Data taken from a collection:
----

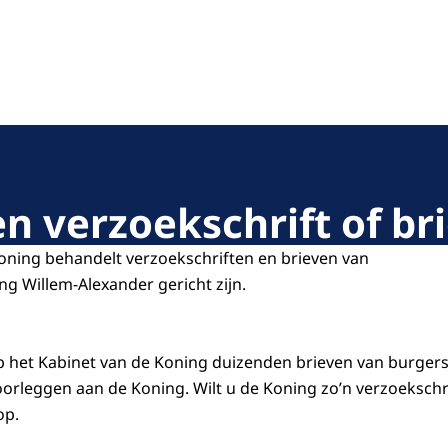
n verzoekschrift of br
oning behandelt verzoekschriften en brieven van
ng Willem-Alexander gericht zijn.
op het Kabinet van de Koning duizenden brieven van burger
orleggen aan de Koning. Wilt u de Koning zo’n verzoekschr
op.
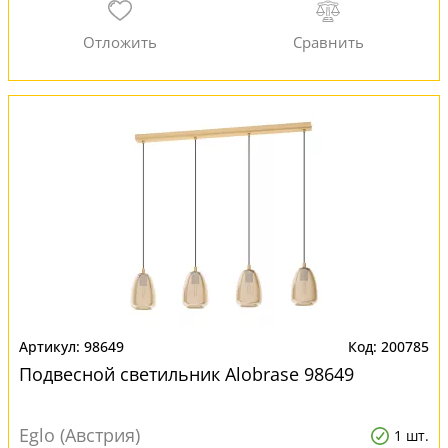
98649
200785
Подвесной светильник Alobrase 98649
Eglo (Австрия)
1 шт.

----

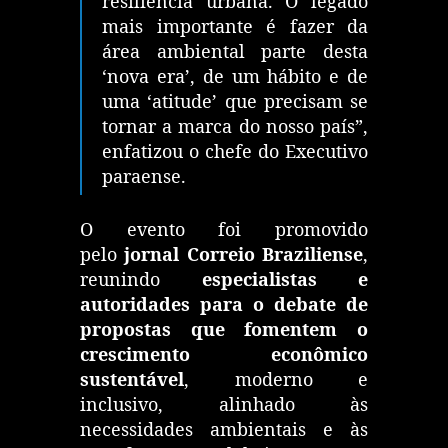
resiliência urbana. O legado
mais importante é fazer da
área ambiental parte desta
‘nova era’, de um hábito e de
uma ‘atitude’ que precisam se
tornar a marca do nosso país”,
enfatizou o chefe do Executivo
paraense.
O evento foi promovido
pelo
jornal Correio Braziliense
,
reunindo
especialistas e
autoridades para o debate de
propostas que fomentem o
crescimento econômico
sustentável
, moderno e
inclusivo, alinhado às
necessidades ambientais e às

----

● PROBLEM
Please collect every line above that contains the word "brieven".

● TASK SOLUTION
oning behandelt verzoekschriften en brieven van
op het Kabinet van de Koning duizenden brieven van burger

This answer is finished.